» Task instructions: Copy out exactly the lines from the one containing "orange table lamp [291,427,322,480]" through the end of the records, and no pictures.

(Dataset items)
- Opening Delimiter -
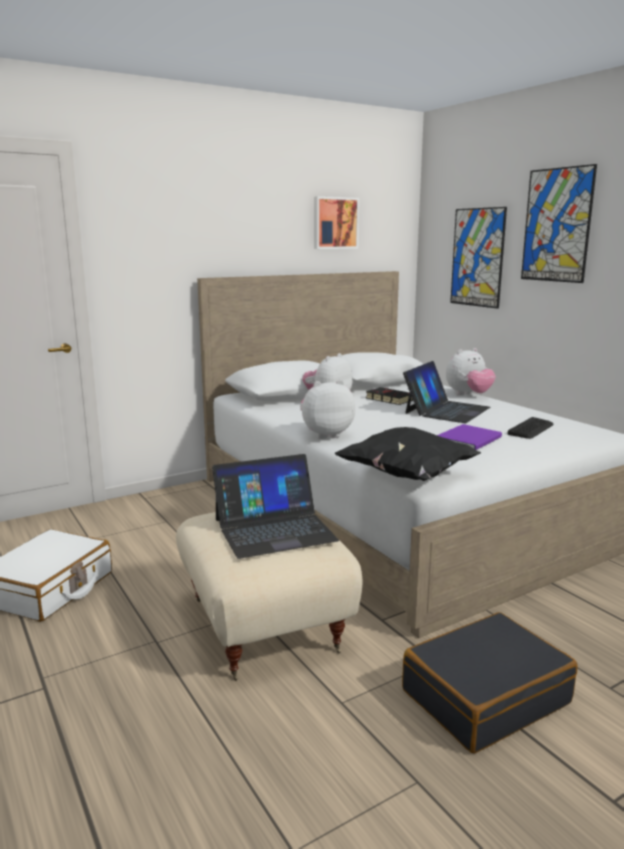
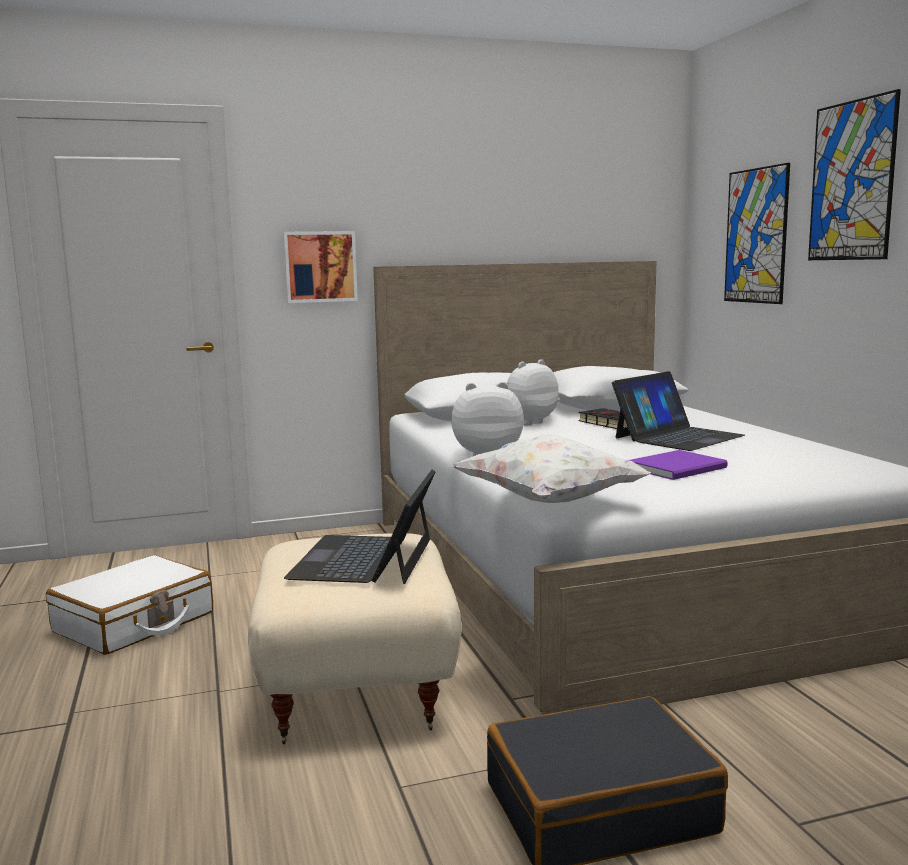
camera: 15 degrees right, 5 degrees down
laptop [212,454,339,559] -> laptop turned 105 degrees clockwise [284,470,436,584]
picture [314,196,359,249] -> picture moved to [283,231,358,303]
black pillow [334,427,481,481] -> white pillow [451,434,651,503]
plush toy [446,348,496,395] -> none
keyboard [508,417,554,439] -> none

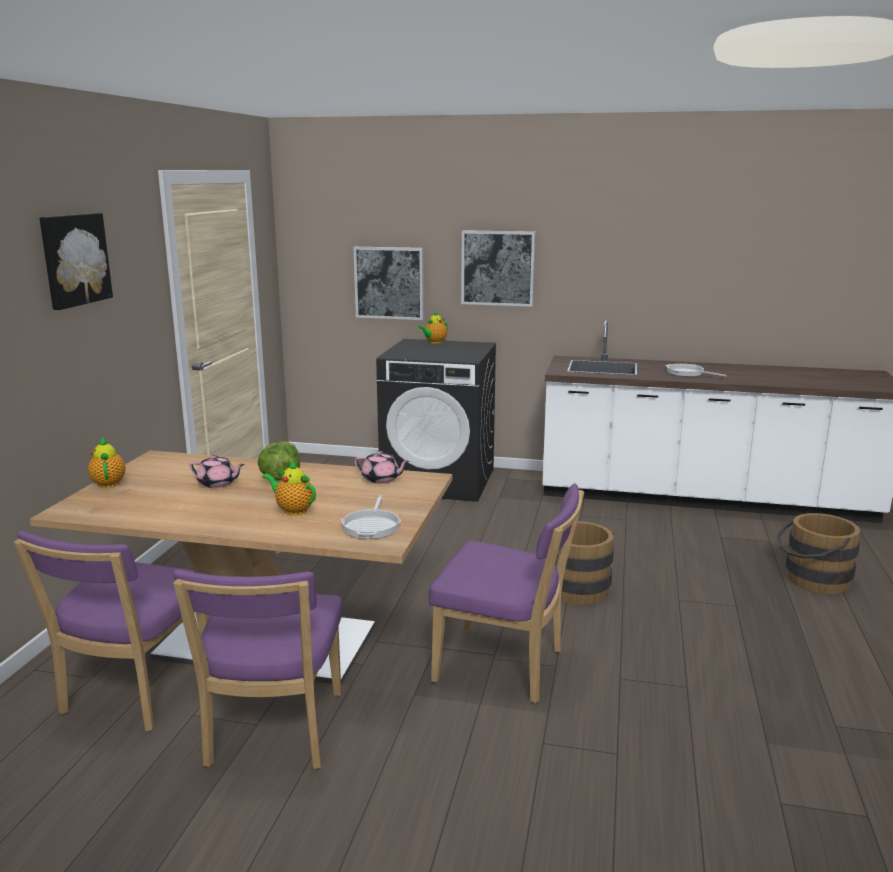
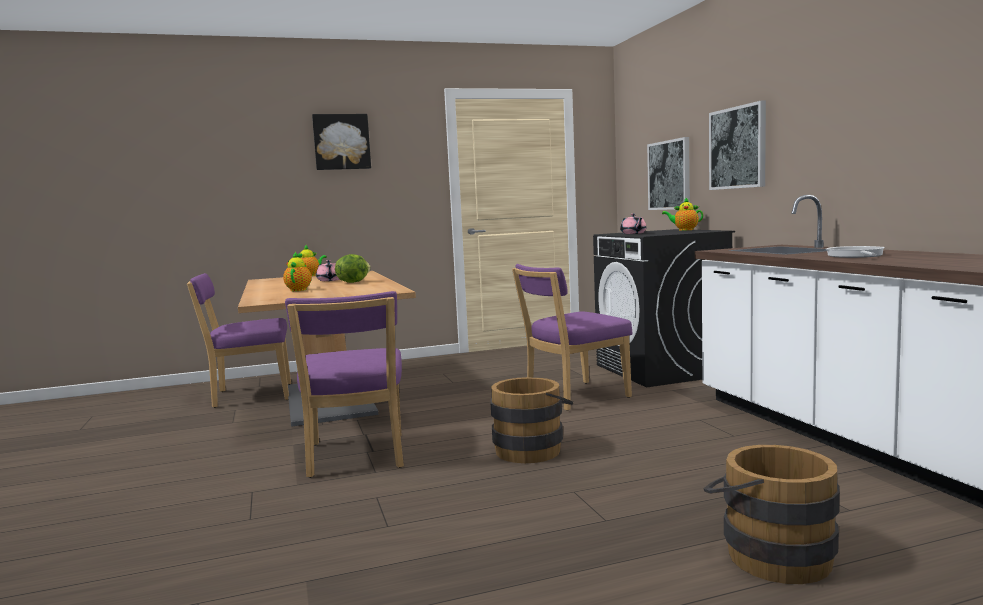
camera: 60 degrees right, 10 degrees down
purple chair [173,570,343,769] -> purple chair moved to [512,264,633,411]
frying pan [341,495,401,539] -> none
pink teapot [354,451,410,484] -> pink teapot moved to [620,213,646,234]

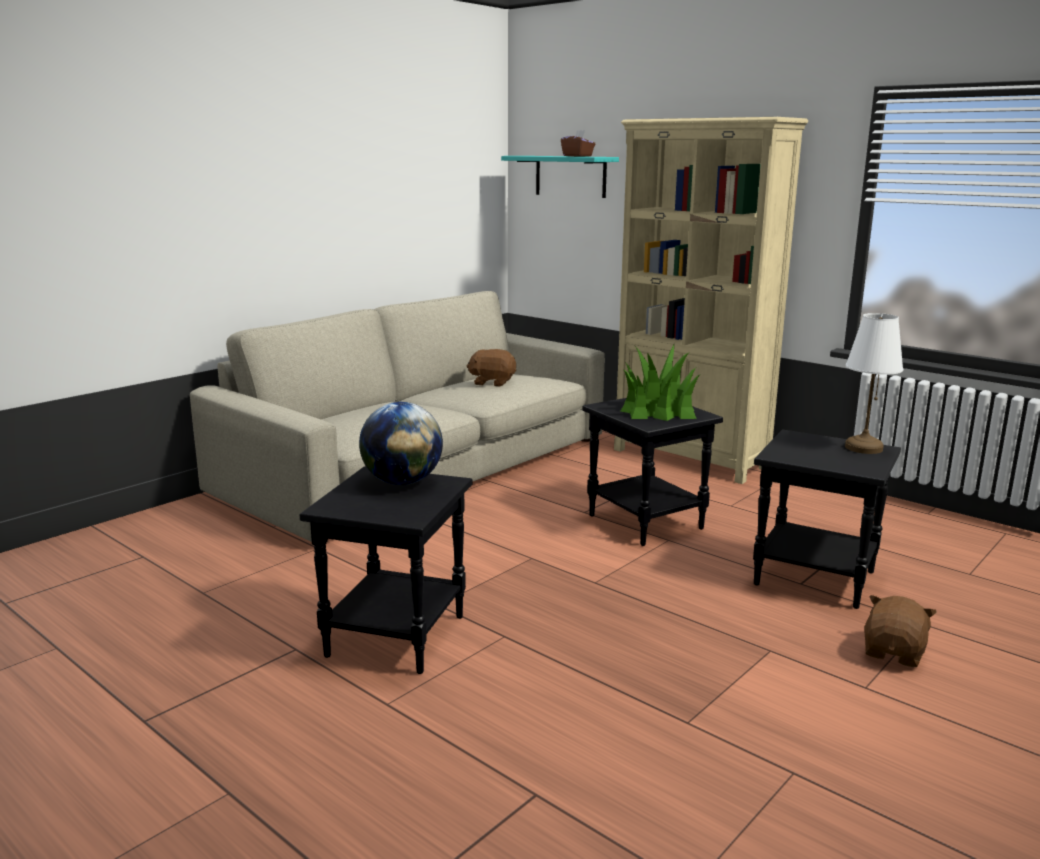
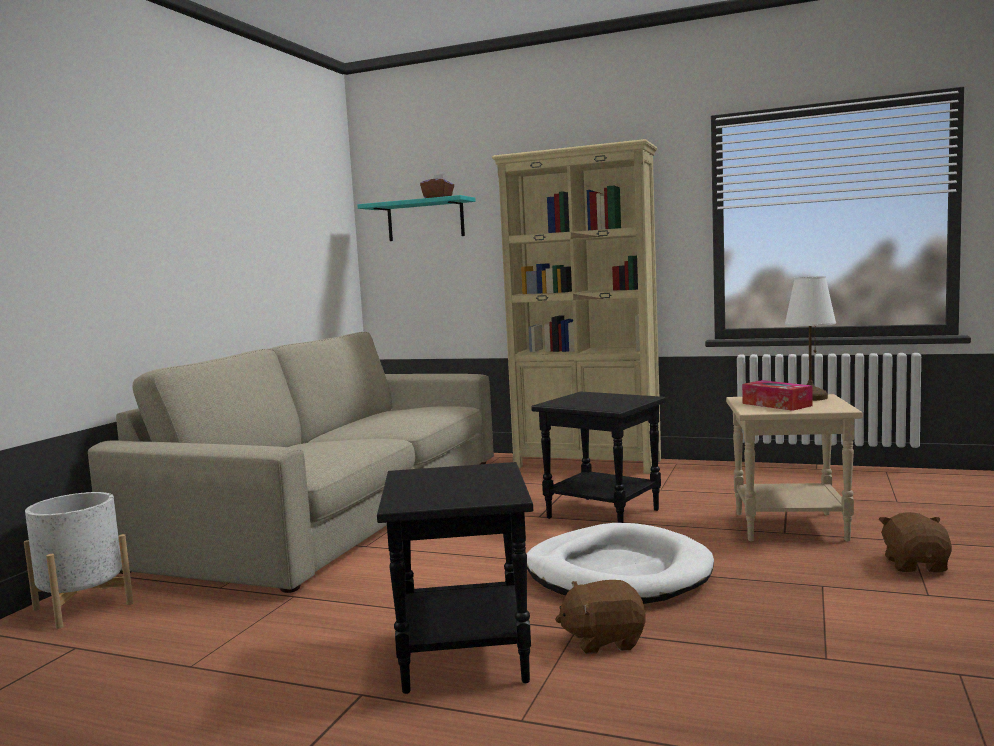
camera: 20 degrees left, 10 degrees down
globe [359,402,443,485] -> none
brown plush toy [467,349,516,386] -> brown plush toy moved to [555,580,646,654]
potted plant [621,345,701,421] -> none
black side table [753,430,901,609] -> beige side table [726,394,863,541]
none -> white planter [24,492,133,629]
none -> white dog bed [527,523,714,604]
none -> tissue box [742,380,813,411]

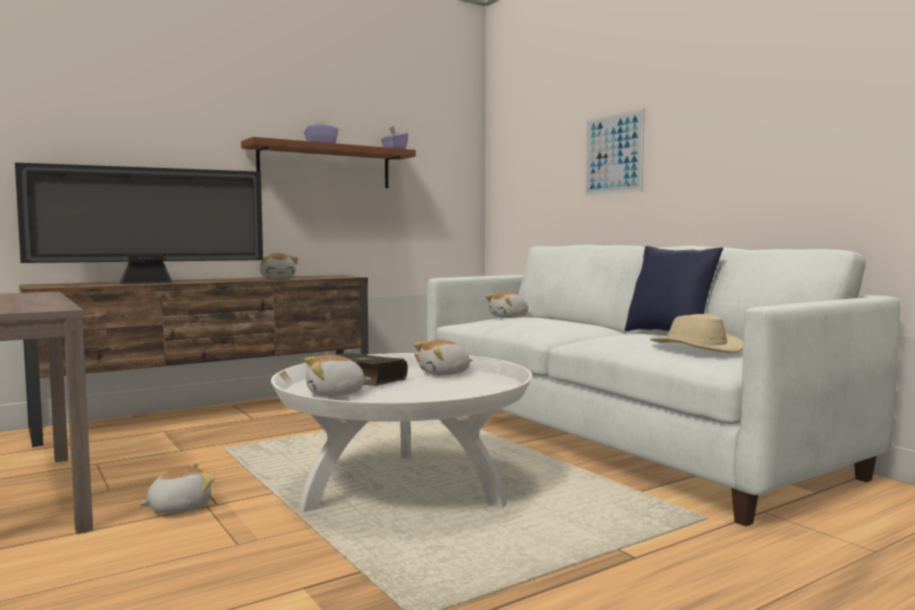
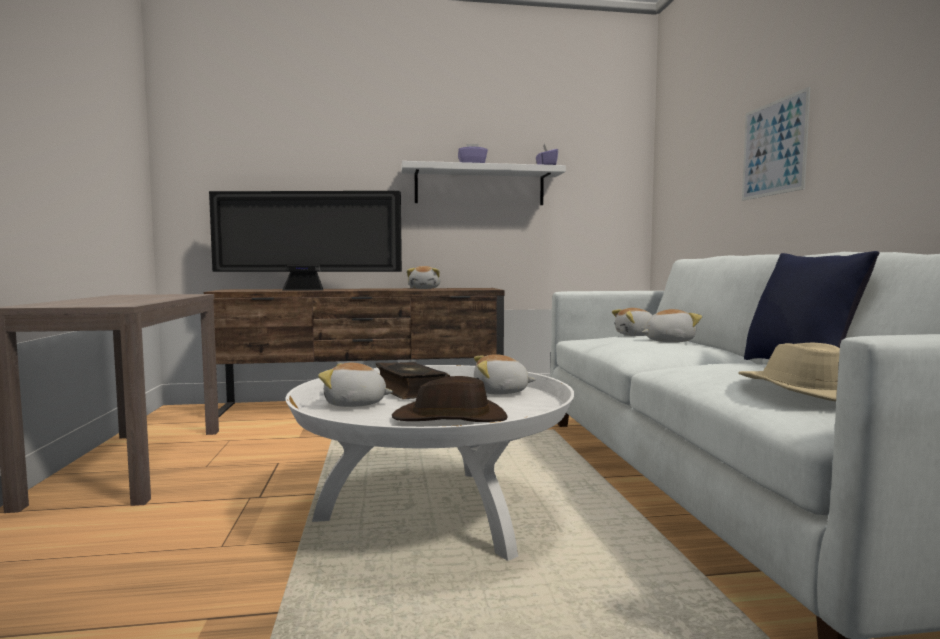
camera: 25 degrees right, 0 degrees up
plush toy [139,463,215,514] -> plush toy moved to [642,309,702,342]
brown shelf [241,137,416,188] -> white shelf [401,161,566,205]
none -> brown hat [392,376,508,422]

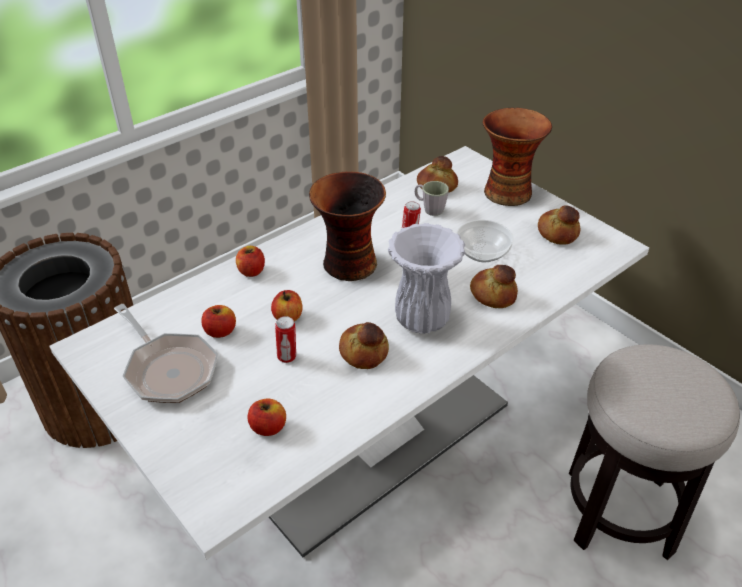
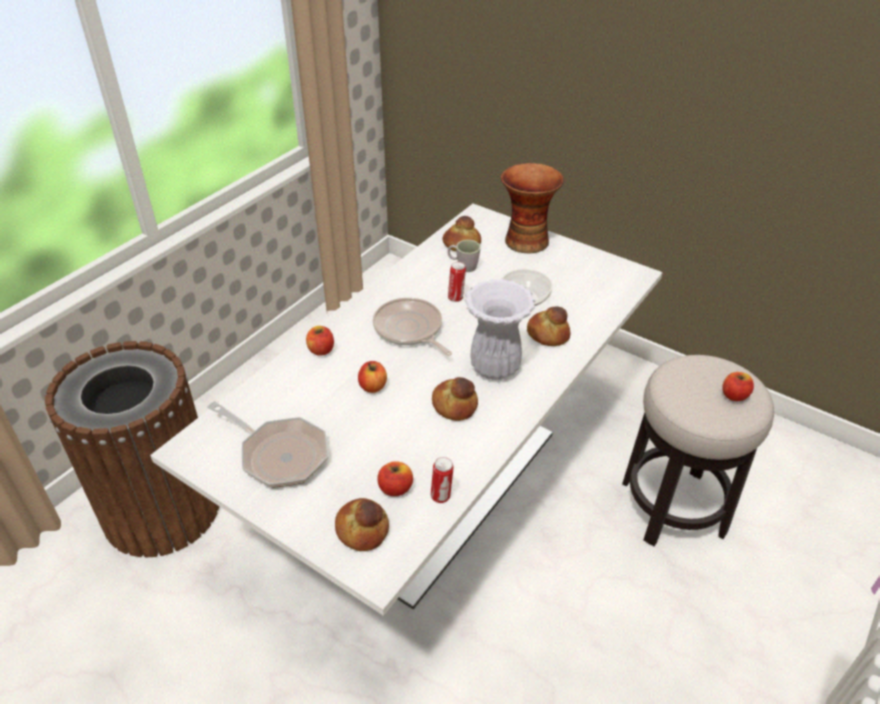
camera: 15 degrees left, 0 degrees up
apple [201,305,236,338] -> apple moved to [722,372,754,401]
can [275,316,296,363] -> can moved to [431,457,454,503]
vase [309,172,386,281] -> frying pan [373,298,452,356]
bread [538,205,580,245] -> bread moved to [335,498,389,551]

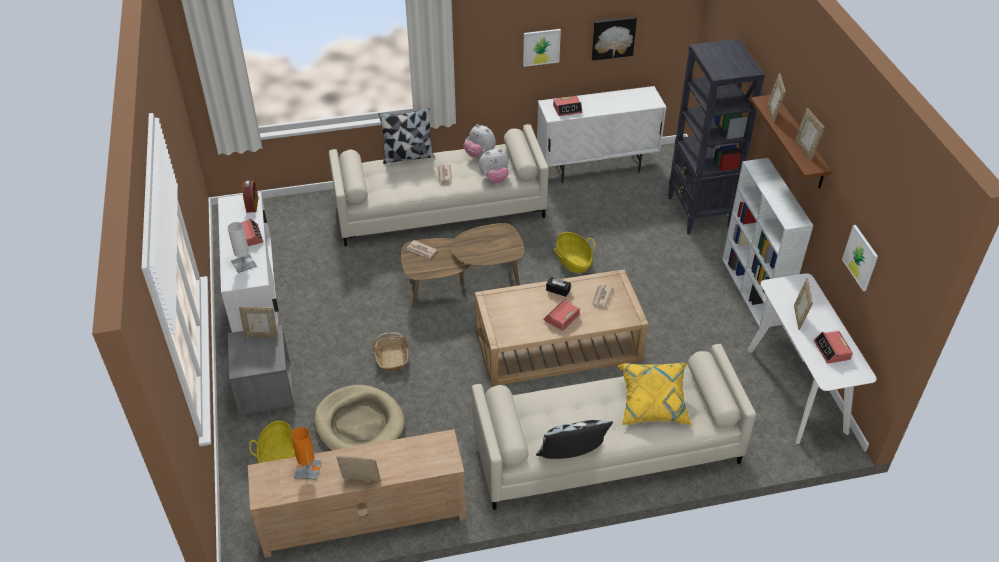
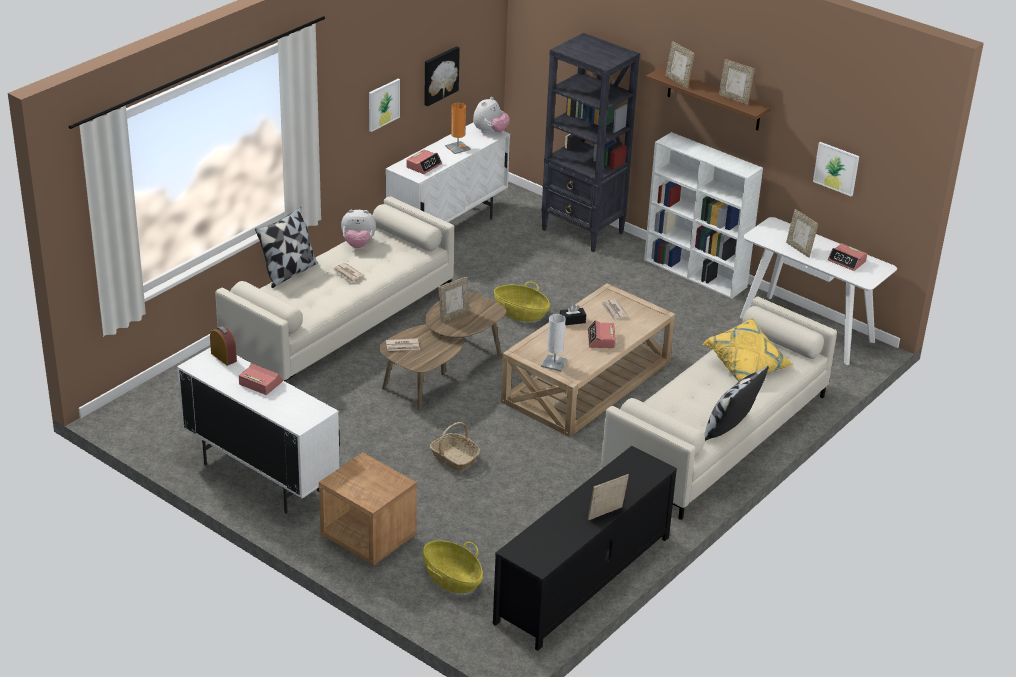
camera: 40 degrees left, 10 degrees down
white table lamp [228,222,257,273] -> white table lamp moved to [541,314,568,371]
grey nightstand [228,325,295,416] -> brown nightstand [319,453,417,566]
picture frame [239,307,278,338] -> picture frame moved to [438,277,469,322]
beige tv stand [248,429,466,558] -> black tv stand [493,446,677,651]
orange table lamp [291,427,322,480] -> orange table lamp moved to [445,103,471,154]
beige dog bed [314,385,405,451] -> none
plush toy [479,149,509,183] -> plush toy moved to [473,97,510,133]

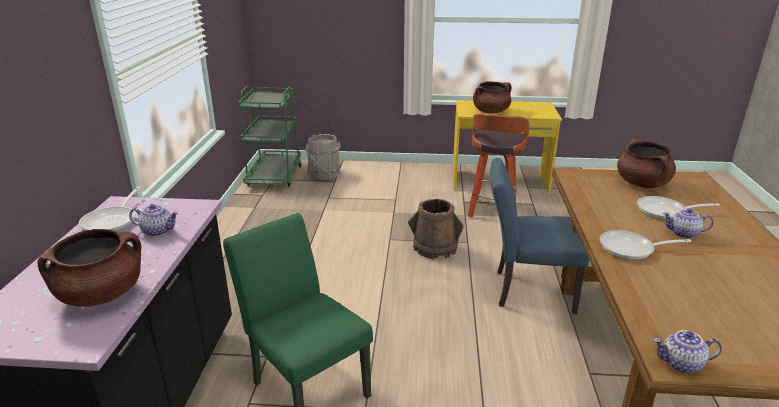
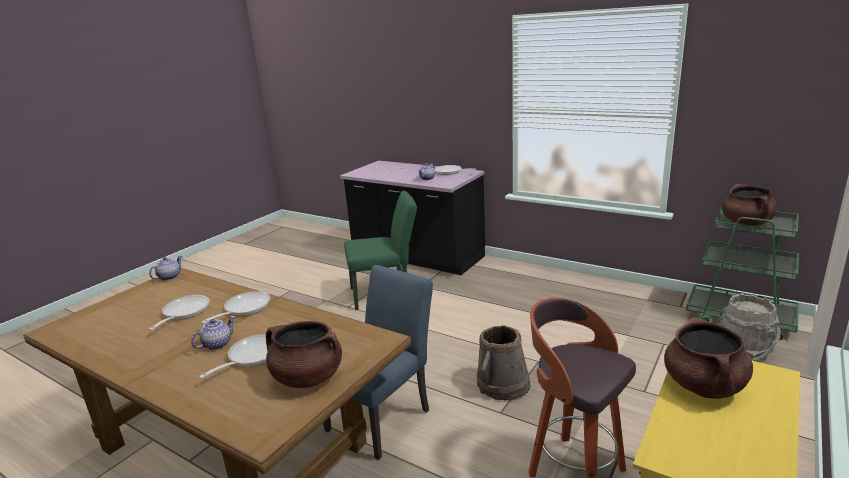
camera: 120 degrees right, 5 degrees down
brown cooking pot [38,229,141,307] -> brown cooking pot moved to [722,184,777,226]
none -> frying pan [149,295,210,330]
- Closing Delimiter -
» Written solution:
orange table lamp [291,427,322,480] -> orange table lamp moved to [445,103,471,154]
beige dog bed [314,385,405,451] -> none
plush toy [479,149,509,183] -> plush toy moved to [473,97,510,133]

camera: 120 degrees right, 5 degrees down
brown cooking pot [38,229,141,307] -> brown cooking pot moved to [722,184,777,226]
none -> frying pan [149,295,210,330]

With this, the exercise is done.